Funded by NASA, the game is based in Second Life and features virtual scenery that includes different types of craters as well as a lava flow and a volcanic dome. There, players get to explore the lunar surface, closely observing the terrain, collecting samples, and making measurements to piece together the history of one part of the Moon, known as the Timocharis region. MoonWorld has been available online for over a year, but a more recent version targets young children.
“The goal of this is to make it so realistic and the astronauts outfits and the rovers so realistic that the kids completely get engaged in it and then one of the benefits of this is because it is so realistic you can go outside with binoculars or a telescope in the evening and actually see that same crater on the moon that you were driving a rover around on the simulation,” said Wood.
The Center has developed other games including Selene, named after the Greek Goddess of the Moon. It uses familiar experiences, analogies and metaphors to help children ages 9 and up understand challenging science concepts.
“Selene starts out as a cinematic view of how the solar system formed and that is the concept of accretion and then how the early Earth formed and then how the giant impact happened that created the particles that created the proto moon,” said Debbie Denise Reese, senior researcher for the Center.

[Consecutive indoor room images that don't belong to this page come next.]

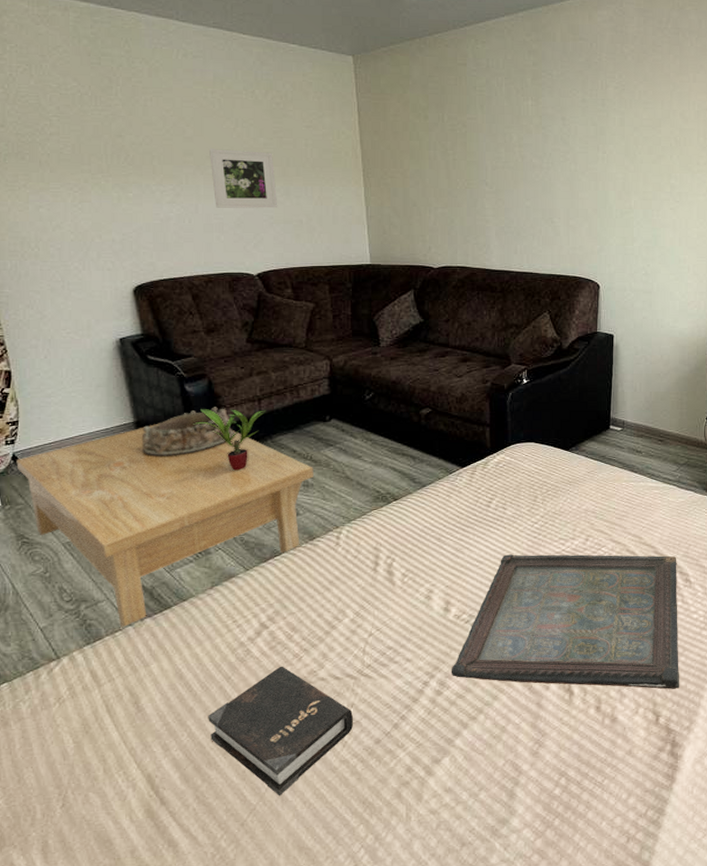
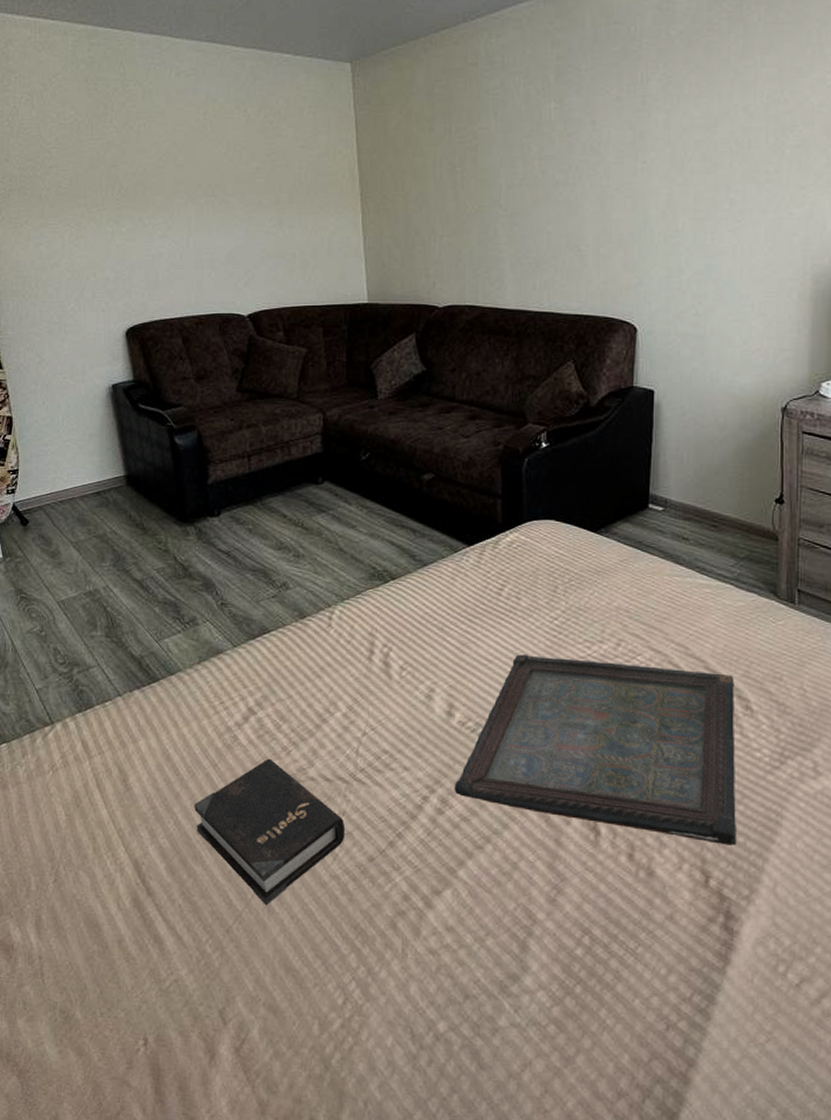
coffee table: present [16,423,313,628] -> none [16,477,305,698]
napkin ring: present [141,407,234,457] -> none [132,462,223,515]
potted plant: present [192,409,266,471] -> none [181,464,256,535]
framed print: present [209,149,278,209] -> none [201,176,270,241]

The decisions students make while playing MoonWorld and Selene are recorded and stored in a database, giving the researchers the ability to track learning patterns and develop profiles of what students know as well as what they are prepared to learn.
“I’m learning a lot about the space, and about the moon, and the density, and the heat and the radiation of the moon and it is fun to play and you do learn a lot about it so. You get to fling asteroids to make your own moon and that is pretty fun,” said Carla Nelson, a 7th grade student in Wheeling, who tested the game.